- [Exercices à réaliser]:
**A)** Répondez à ces questions sur l'entretien avec Rémi Ohayon :
(i) En quelle année a-t-il été sacré Meilleur Ouvrier de France ?
(ii) À combien de chefs étoilés a-t-il présenté les avantages d'Internet en 1997 ?
(iii) Combien de professionnels a-t-il conseillés dans leur stratégie multimédia ?
**B)** Rédigez la suite de l'entretien avec Rémi Ohayon, à partir de sa dernière réponse.

- [Texte à lire]:

=======

Après s’être formé chez le chef Jean-Paul Jeunet, deux étoiles Michelin, Rémi Ohayon s’est spécialisé dans le conseil pour les hôteliers-restaurateurs. En 2011, il est sacré Meilleur Ouvrier de France en «communication et création de site Internet». Au Sirha Genève, il interviendra sur l’importance de rendre aux marques leur pouvoir. Interview.
Comment êtes-vous devenu conseiller Internet pour hôteliers-restaurateurs? Durant mes études à l’école de Pologny, dans le Jura français, j’ai compris qu’il fallait aider les hôteliers-restaurateurs à se saisir d’Internet pour faire venir la clientèle jusqu’à leur établissement. En 1997, j’ai présenté les avantages d’Internet à 300 chefs étoilés à l’occasion des 125 ans de la maison Blanc. Avec un message: Internet permet de vendre mieux et de vendre plus, grâce au lien direct avec les consommateurs. Depuis, j’ai conseillé plus de 1500 professionnels dans leur stratégie multimédia.

=======

- [Données sources]:

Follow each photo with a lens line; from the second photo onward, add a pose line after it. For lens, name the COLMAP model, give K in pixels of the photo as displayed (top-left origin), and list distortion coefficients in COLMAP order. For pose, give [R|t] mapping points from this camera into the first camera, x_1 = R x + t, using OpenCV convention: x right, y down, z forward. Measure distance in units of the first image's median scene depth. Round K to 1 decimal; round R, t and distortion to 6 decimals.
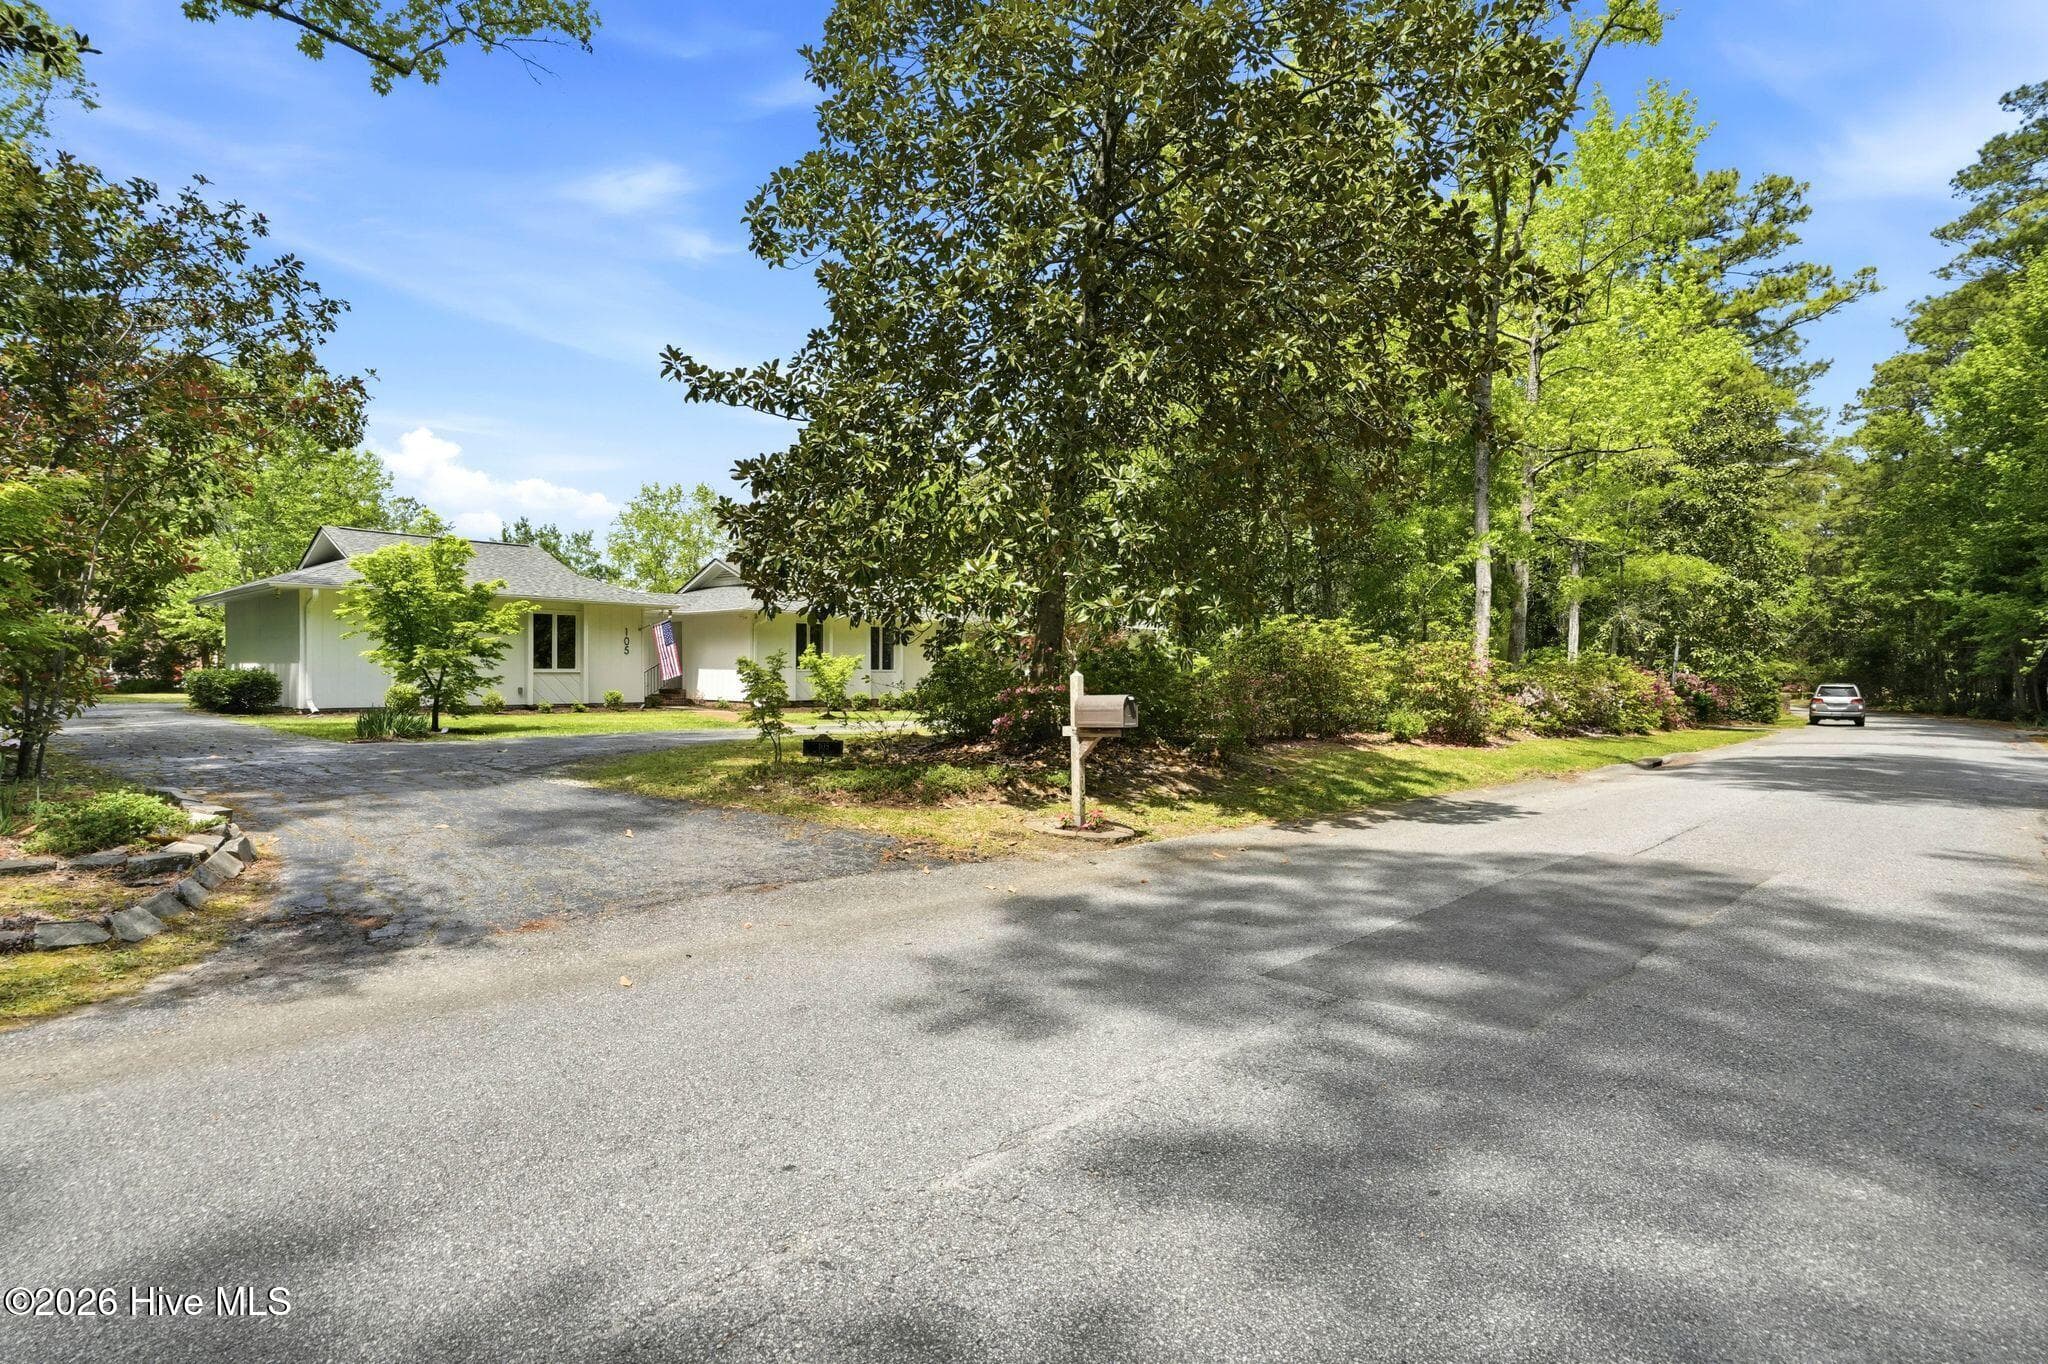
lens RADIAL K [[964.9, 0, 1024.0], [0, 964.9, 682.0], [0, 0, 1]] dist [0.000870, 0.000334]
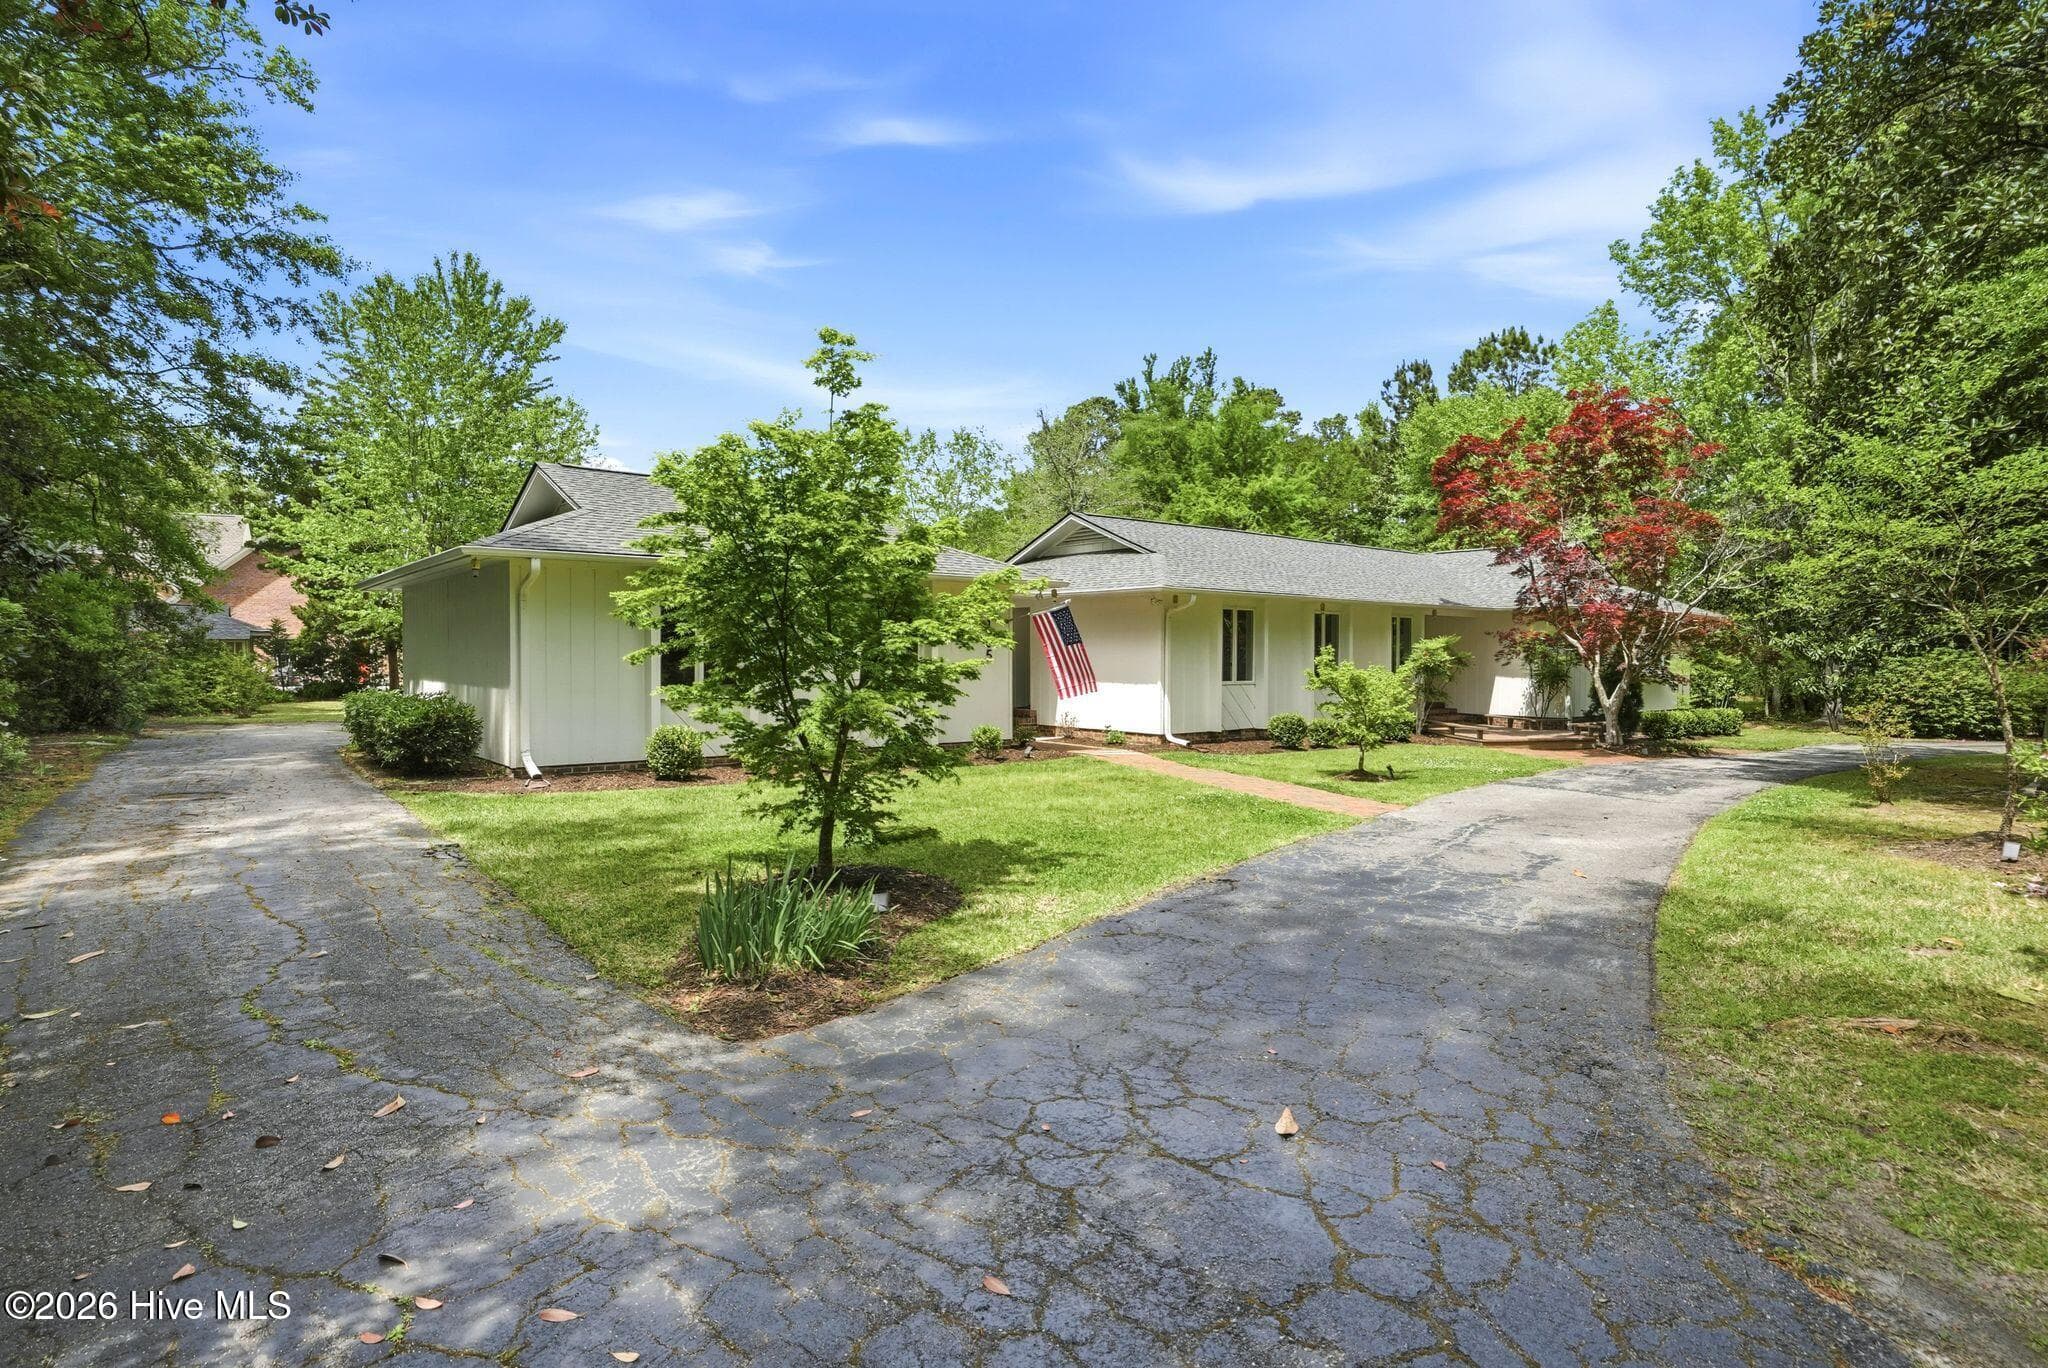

=======

- [Corrigé des activités]:
**A)**
(i) En 2011.
(ii) À 300 chefs étoilés.
(iii) Plus de 1500 professionnels.

**B)**
Quels problèmes avez-vous identifiés dans votre livre Addi(c)tion? La profession est prise en étau, avec d’un côté les portails de réservation en ligne et, de l’autre, les sites du type TripAdvisor, qui engendrent une dépendance économique malsaine. Mon livre encourage à se passer de ce genre de distributeurs et apporte des solutions aux hôteliers, il a également la volonté d’éclairer les consommateurs. J’ai été surpris d’apprendre au cours de mes enquêtes que 86% des clients pensent que les réservations en ligne permettent de payer jusqu’à 30% de moins sur une nuit. C’est faux!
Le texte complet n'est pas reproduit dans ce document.